The troupe has the ability to perform a variety of traditional folk dances and songs from all cultures and ethnic tribes of Uganda with full orchestration. In addition, the troupe has embarked on research into learning other traditional songs and dances from the neighbouring countries and at the moment, we can ably perform a few songs and dances from Rwanda, Kenya, Sudan, Burundi and Tanzania.
In addition to energetic traditional dances, and soothing & well amplified folk songs, we give educative commentaries purposely to enable our audience understand the root of the various cultures of Uganda. At times, we have tried to be comical just to spice the performances. The combination is just amazing.
Our orchestration consists of a number of instruments rallying from:
Xylophones (melodic percussion)
The xylophone also called ‘amadinda’ is one of the key instruments used in the Africa orchestra, from which all other instruments pick key to play in harmony. Its size ranges from the smallest 9-12 slabs and the big one from 15-22 slabs. It’s mainly used by the Basoga (Eastern Uganda) and the Baganda (Central Uganda).
Thumb piano (melodic percussion)
The instrument also called akogo or likembe is made out of wooden box and metallic pieces which are tuned to produce very beautiful sound. Its also one of those instruments you can find in almost all the parts of Africa.
Shakers (Ensansi, Acacence, Ebinyege)
These take on different forms which include the gourd shakers traditionally called ensaasi, rattles (binyege) that are mainly tied on men’s legs while dancing, and acacencce which is made out of a stick box and small metallic balls. These percussive instruments help in exciting other instruments while playing in a group.
Drums (membrano phones)
Traditionally called engoma, are the commonest modes of accompaniment used in all dances and songs in Africa. Traditionally, they were used as a mode of communication calling on people for communal work, meetings, alert them about danger and also entertainment. Drums take on the different forms and shapes depending on the region and the part of the continent they came from. Drums are a royal symbol of leadership.
Tube Fiddle, endingidi
This is the one the those very popular instruments found in almost all cultures of Uganda. It is a single stringed instrument whose string can be adjusted by tightening and loosening to produce a fixed pitch from which other tonal sounds can be found by touching in different positions of the string with one finger.

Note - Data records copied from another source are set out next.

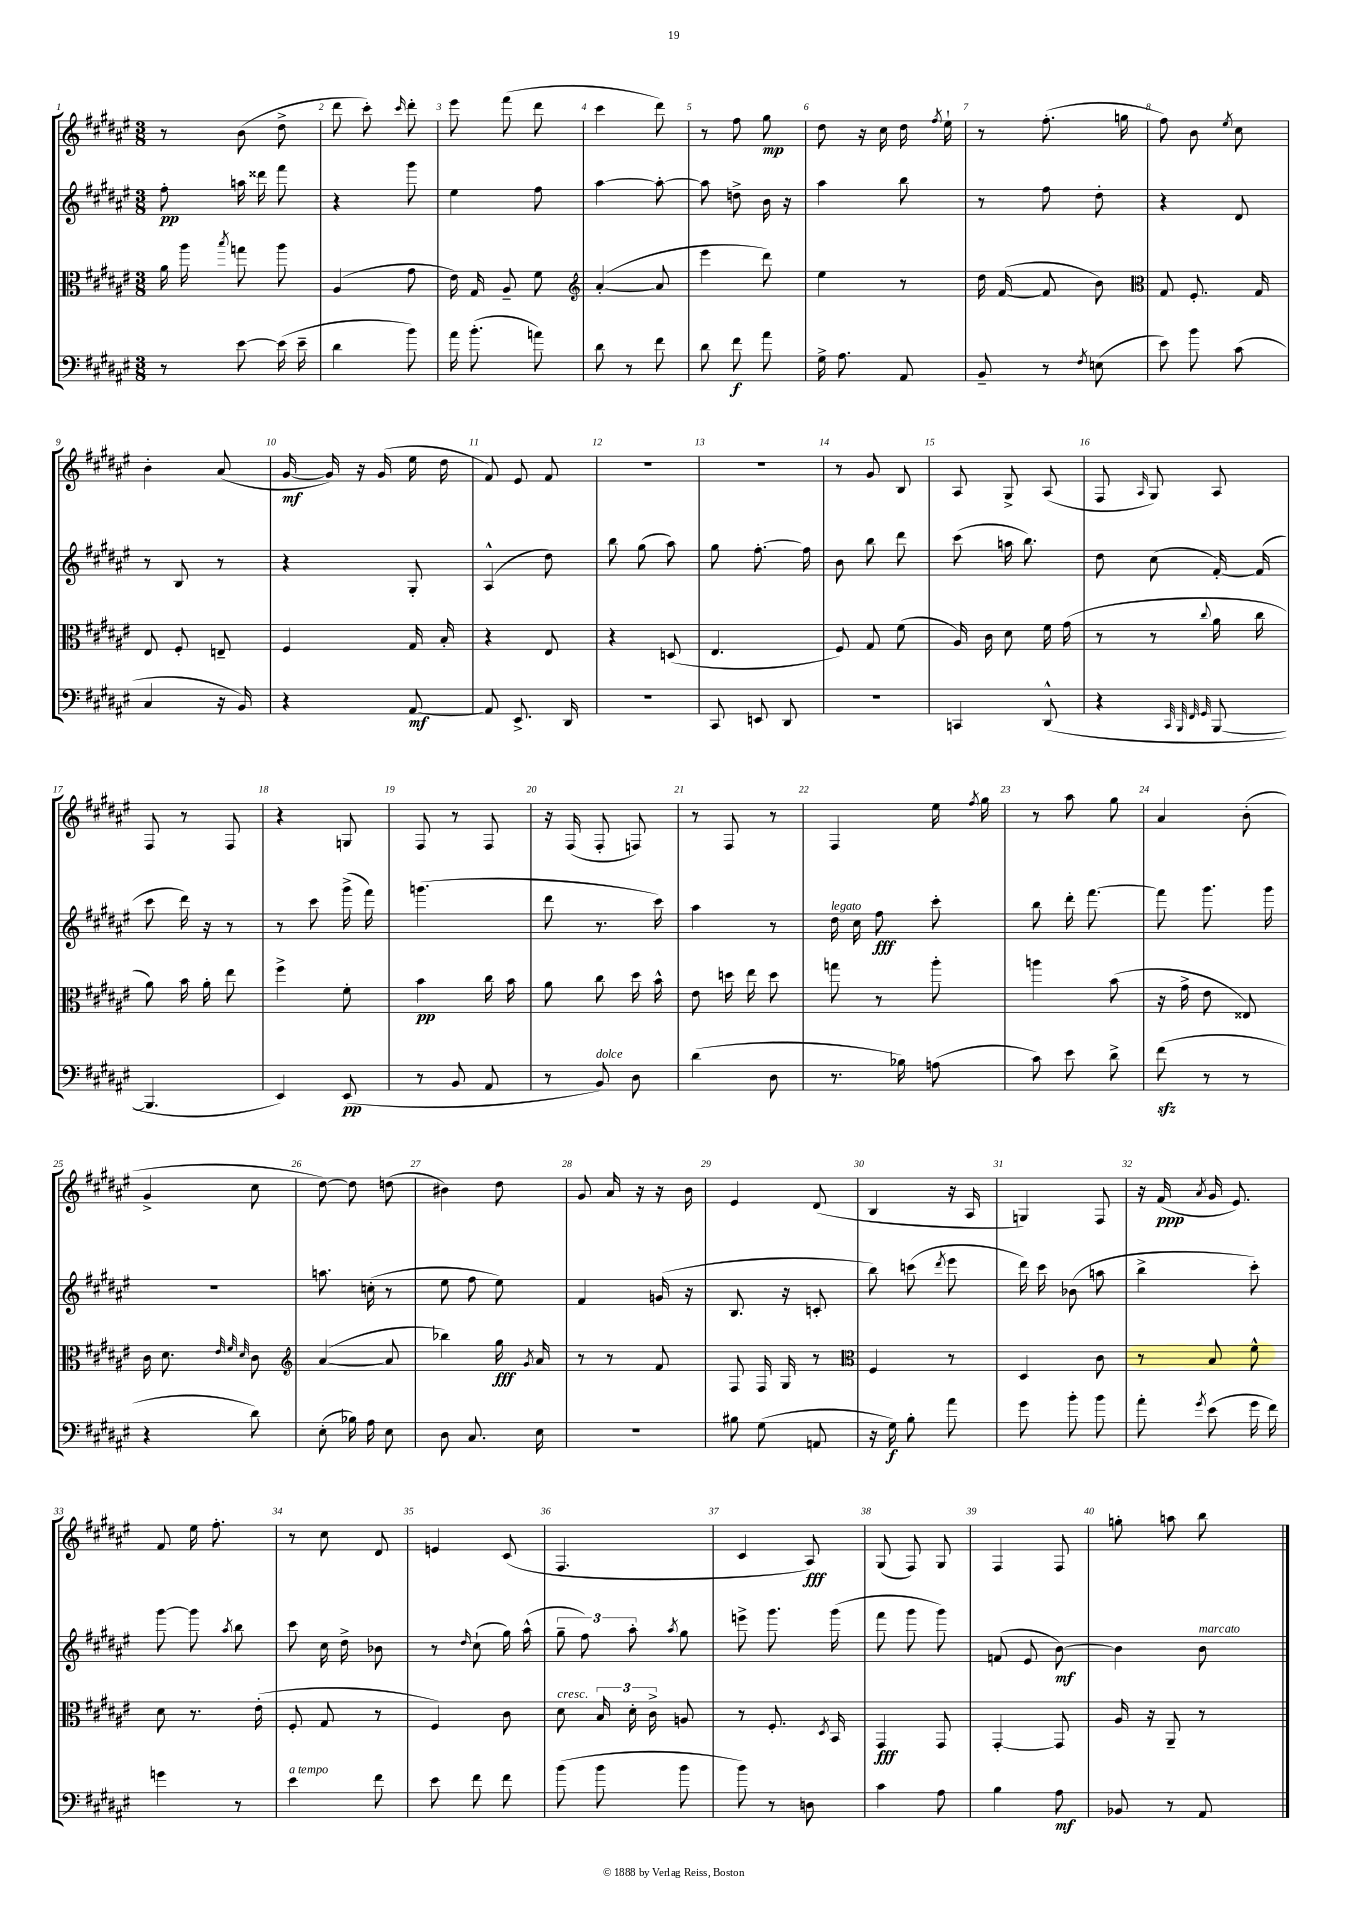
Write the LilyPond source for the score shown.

<<
\new StaffGroup <<
\new Staff = "s0" {
    \clef treble \key fis \major \numericTimeSignature \time 3/8
    \autoBeamOff r8 b'8( dis''8-> |
    dis'''8 cis'''8-.) \grace { cis'''16 } dis'''8-. |
    eis'''8 fis'''8( dis'''8 |
    cis'''4 dis'''8) |
    r8 fis''8 gis''8\mp |
    dis''8 r16 cis''16 dis''16 \acciaccatura { fis''8 } eis''16-! |
    r8 fis''8.-.( g''16 |
    fis''8) b'8 \acciaccatura { eis''8 } cis''8 |
    b'4-. ais'8( |
    gis'16~\mf gis'16) r16 gis'16( eis''16 dis''16 |
    fis'8) eis'8 fis'8 |
    R4. |
    R4. |
    r8 gis'8 b8 |
    ais8 gis8-> ais8( |
    fis8 \grace { ais16 } gis8) ais8 |
    fis8 r8 fis8 |
    r4 g8 |
    fis8 r8 fis8 |
    r16 fis16( fis8-. f8) |
    r8 fis8 r8 |
    fis4 eis''16 \acciaccatura { fis''8 } gis''16 |
    r8 ais''8 gis''8 |
    ais'4 b'8-.( |
    gis'4-> cis''8 |
    dis''8~) dis''8 d''8( |
    bis'4) dis''8 |
    gis'8 ais'16 r16 r16 b'16 |
    eis'4 dis'8( |
    b4 r16 ais16 |
    g4) fis8 |
    r16 fis'16\ppp( \acciaccatura { ais'8 } gis'16 eis'8.) |
    fis'8 eis''16 fis''8.-. |
    r8 cis''8 dis'8 |
    e'4 cis'8( |
    fis4. |
    cis'4 ais8\fff) |
    gis8( fis8) gis8 |
    fis4 fis8 |
    g''8-. a''8 b''8 \bar "|." |
}
\new Staff = "s1" {
    \clef treble \key fis \major \numericTimeSignature \time 3/8
    \autoBeamOff fis''8-.\pp a''16 disis'''16 fis'''8 |
    r4 gis'''8 |
    eis''4 fis''8 |
    ais''4~ ais''8~-. |
    ais''8 d''8-> b'16 r16 |
    ais''4 b''8 |
    r8 fis''8 dis''8-. |
    r4 dis'8 |
    r8 b8 r8 |
    r4 gis8-. |
    ais4-^( dis''8) |
    b''8 gis''8( ais''8) |
    gis''8 fis''8.~-. fis''16 |
    b'8 b''8 dis'''8 |
    cis'''8( a''16 b''8.) |
    dis''8 cis''8( fis'16~-.) fis'16( |
    cis'''8 dis'''16) r16 r8 |
    r8 cis'''8 gis'''16->( fis'''16) |
    g'''4.( |
    dis'''8 r8. cis'''16) |
    ais''4 r8 |
    dis''16^\markup { \italic "legato" } cis''16 fis''8\fff cis'''8-. |
    b''8 dis'''16-. fis'''8.~ |
    fis'''8 gis'''8. gis'''16 |
    R4. |
    a''8. c''16-.( r8 |
    eis''8 fis''8 eis''8) |
    fis'4 g'16( r16 |
    b8. r16 c'8-. |
    b''8) c'''8( \acciaccatura { dis'''8 } eis'''8 |
    dis'''16) cis'''16 bes'8( a''8 |
    b''4-> cis'''8-.) |
    gis'''8~ gis'''8 \acciaccatura { ais''8 } b''8 |
    cis'''8 cis''16 dis''16-> bes'8 |
    r8 \grace { dis''16 } cis''8-!( gis''16) ais''16-^( |
    \tuplet 3/2 { gis''8-- fis''8) ais''8-. } \acciaccatura { ais''8 } gis''8 |
    e'''8-> gis'''8. gis'''16( |
    fis'''8 gis'''8 gis'''8) |
    f'8( eis'8 b'8~\mf) |
    b'4 b'8^\markup { \italic "marcato" } \bar "|." |
}
\new Staff = "s2" {
    \clef alto \key fis \major \numericTimeSignature \time 3/8
    \autoBeamOff ais'16 ais''16 \acciaccatura { b''8 } g''8 ais''8 |
    ais4( gis'8 |
    eis'16) gis16 ais8-- fis'8 |
    \clef treble ais'4~-.( ais'8 |
    eis'''4 dis'''8) |
    eis''4 r8 |
    dis''16 fis'16~( fis'8 b'8) |
    \clef alto gis8 fis8.-. gis16 |
    eis8 fis8-. e8-- |
    fis4 gis16 b16-. |
    r4 eis8 |
    r4 d8( |
    eis4. |
    fis8) gis8 fis'8( |
    ais16) cis'16 dis'8 fis'16 gis'16( |
    r8 r8 \appoggiatura { cis''8 } ais'16 cis''16 |
    ais'8) b'16 ais'16-. eis''8 |
    fis''4-> fis'8-. |
    b'4\pp cis''16 b'16 |
    ais'8 cis''8 dis''16 b'16-^ |
    eis'8 d''16 eis''16 d''8 |
    g''8 r8 ais''8-. |
    a''4 b'8( |
    r16 gis'16-> eis'8 eisis8) |
    cis'16 dis'8. \grace { eis'32 fis'32 dis'32 } cis'8 |
    \clef treble ais'4~( ais'8 |
    bes''4) gis''16\fff \acciaccatura { gis'8 } ais'16 |
    r8 r8 fis'8 |
    fis8 fis16 gis16 r8 |
    \clef alto fis4 r8 |
    dis4 cis'8 |
    r8 b8 fis'8-^ |
    dis'8 r8. eis'16-.( |
    fis8-. gis8 r8 |
    fis4) cis'8 |
    dis'8^\markup { \italic "cresc." } \tuplet 3/2 { b16 dis'16-. cis'16-> } a8 |
    r8 fis8.-. \acciaccatura { dis8 } b,16 |
    gis,4\fff gis,8 |
    gis,4~-. gis,8 |
    ais16 r16 ais,8-- r8 \bar "|." |
}
\new Staff = "s3" {
    \clef bass \key fis \major \numericTimeSignature \time 3/8
    \autoBeamOff r8 eis'8~ eis'16( eis'16-- |
    dis'4 b'8) |
    ais'16 b'8.-.( a'8) |
    dis'8 r8 fis'8 |
    dis'8 fis'8\f ais'8 |
    gis16-> ais8. ais,8 |
    b,8-- r8 \acciaccatura { fis8 } e8( |
    eis'8) b'8 cis'8( |
    cis4 r16 b,16) |
    r4 ais,8~\mf |
    ais,8 eis,8.-> dis,16 |
    R4. |
    cis,8 e,8 dis,8 |
    r4. |
    c,4 dis,8-^( |
    r4 \grace { cis,32 b,,32 fis,32 gis,32 } b,,8~ |
    b,,4. |
    eis,4) eis,8\pp( |
    r8 b,8 ais,8 |
    r8 b,8^\markup { \italic "dolce" }) dis8 |
    dis'4( dis8 |
    r8. bes16) a8( |
    cis'8) eis'8 dis'8-> |
    fis'8\sfz( r8 r8 |
    r4 dis'8) |
    eis8-.( bes16) ais16 eis8 |
    dis8 cis8. eis16 |
    R4. |
    bis8 gis8( a,8 |
    r16 gis16\f) b8-. ais'8 |
    gis'8 b'8-. b'8 |
    ais'8-. \acciaccatura { gis'8 } eis'8( gis'16 fis'16) |
    g'4 r8 |
    eis'4^\markup { \italic "a tempo" } fis'8 |
    eis'8 fis'8 fis'8 |
    b'8( b'8 b'8 |
    b'8) r8 d8 |
    cis'4 ais8 |
    b4 ais8\mf |
    bes,8 r8 ais,8 \bar "|." |
}
>>
>>
\layout { \context { \Score \override BarNumber.break-visibility = ##(#f #t #t) barNumberVisibility = #all-bar-numbers-visible } }
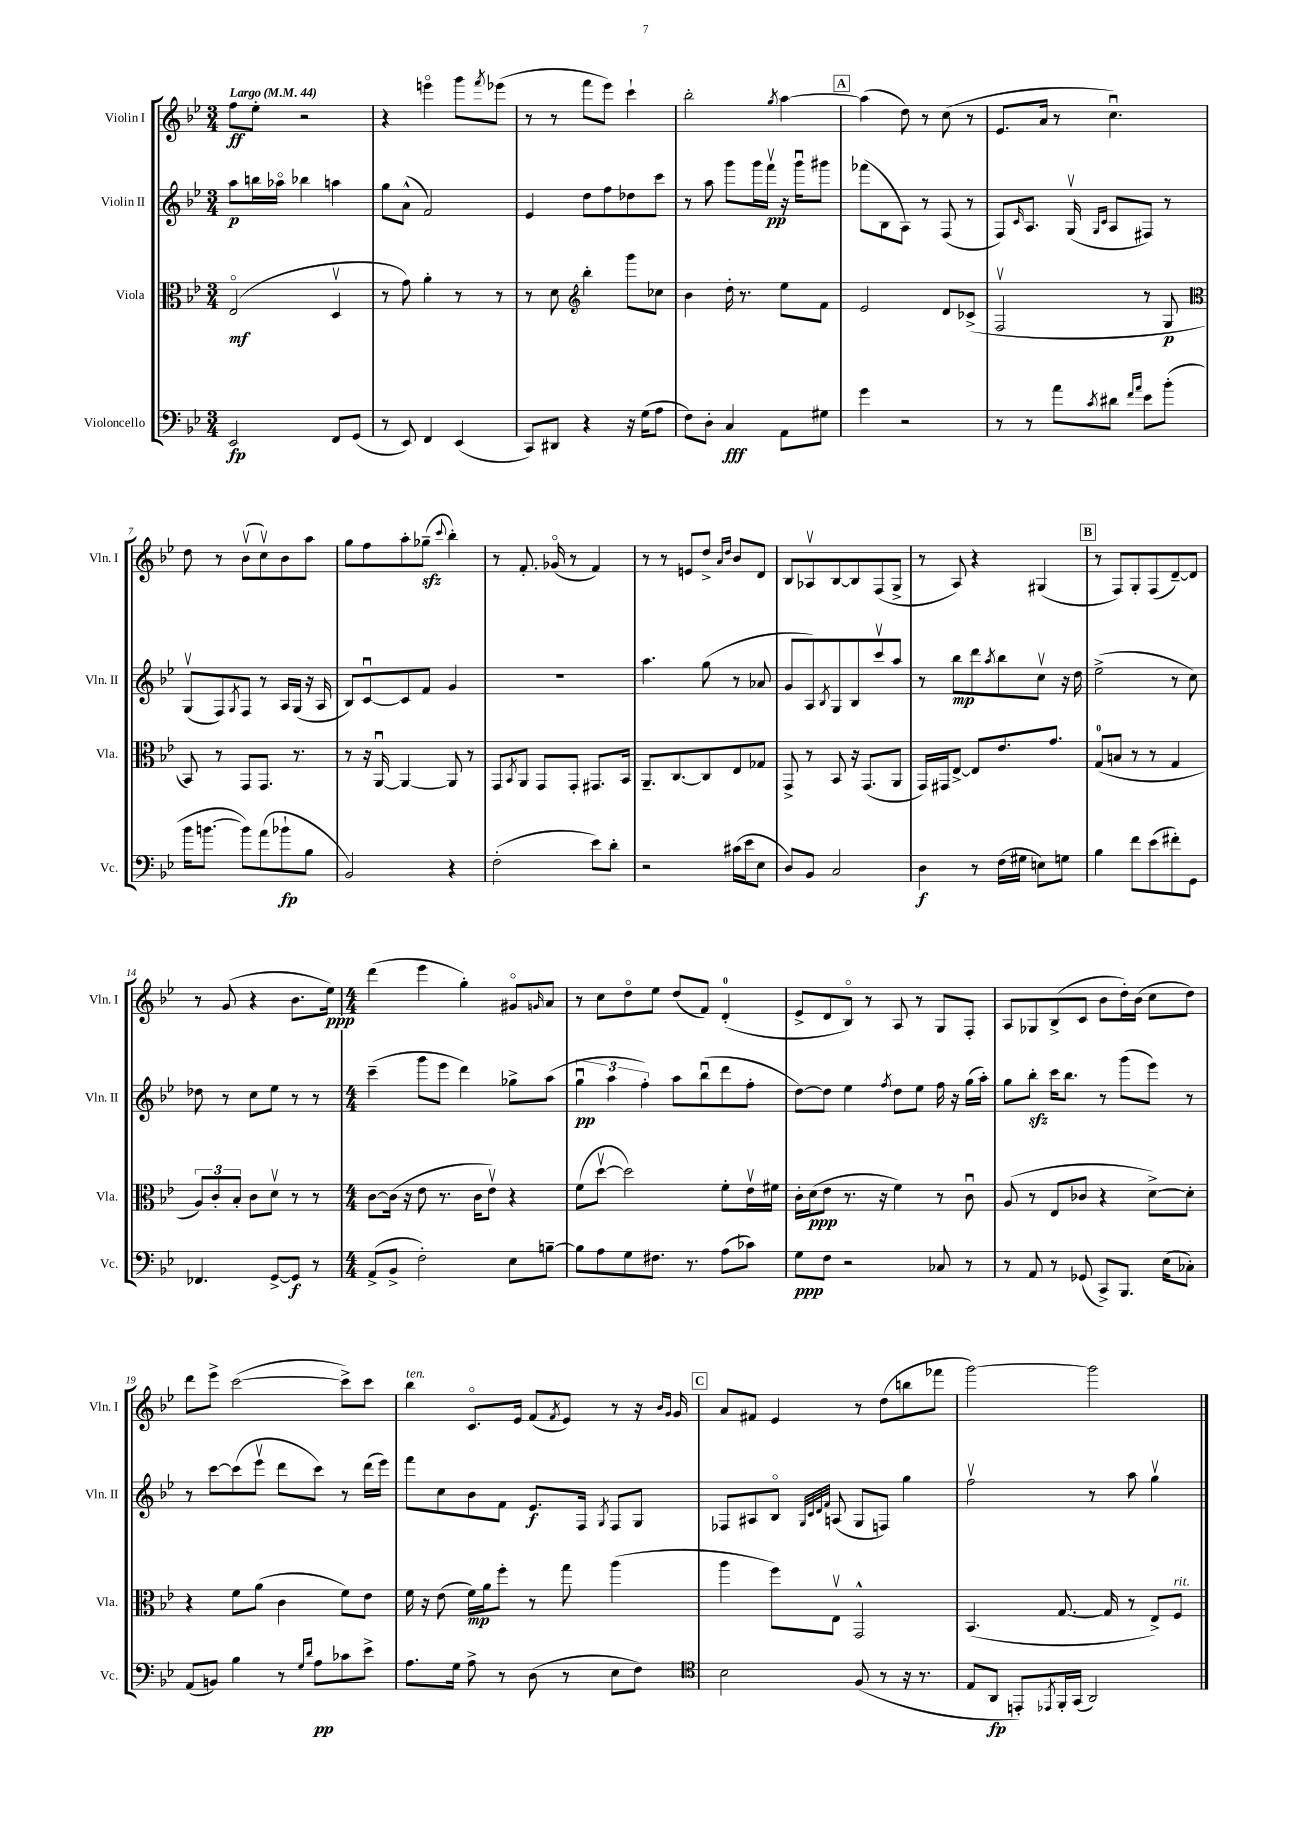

It has got one string that is rolled up and down to make a network of strings on the instrument. It is played as solo and mainly accompanies African poetry, recitations and sometimes used to accompany the Kizino dance among the Bakiga from Kigezi hills of Kabale. (Western Uganda).
Bow harp, adungu
The adungu is believed to have originated from South Africa through Dr Congo then to Uganda. The technique of playing this instrument is by plucking its 9 strings and sounds beautiful when played in harmony. It is a widely played instrument through out Africa.
Endongo/ Entongori has 8 Strings and when played, it produces sound that gives a feeling of small rain drops falling on a roof. It’s believed to have originated from Busoga – Eastern Uganda to Buganda – Central Region. It can be played as a solo instrument or as accompaniment to mainly Embaga dance among the baganda.
This is one of the most popular instruments in the world. It is found in almost all cultures of the world and was one of the instruments that were played during the migration period in Uganda. It gave people company while they moved from place to place. It is the most versatile instrument mainly made out of wood known as Bamboo.
They are also called Ekwanzi traditionally. They consist of Bamboo sticks cut and pitched to sound a particular musical note. They are mainly played by the young people as part of the fun and also can colour with sweet sounds in the accompaniment of songs and dances in Uganda.
The magical African trumpet traditionally called Agwara is one of the exciting instruments that when played in a set, they produce sound that gives a feeling of swam of bees moving in the air. It originates from the West Nile. There are also the horns traditionally called Amakondere that originate from Bunyoro and Toro. These are mainly used in processions.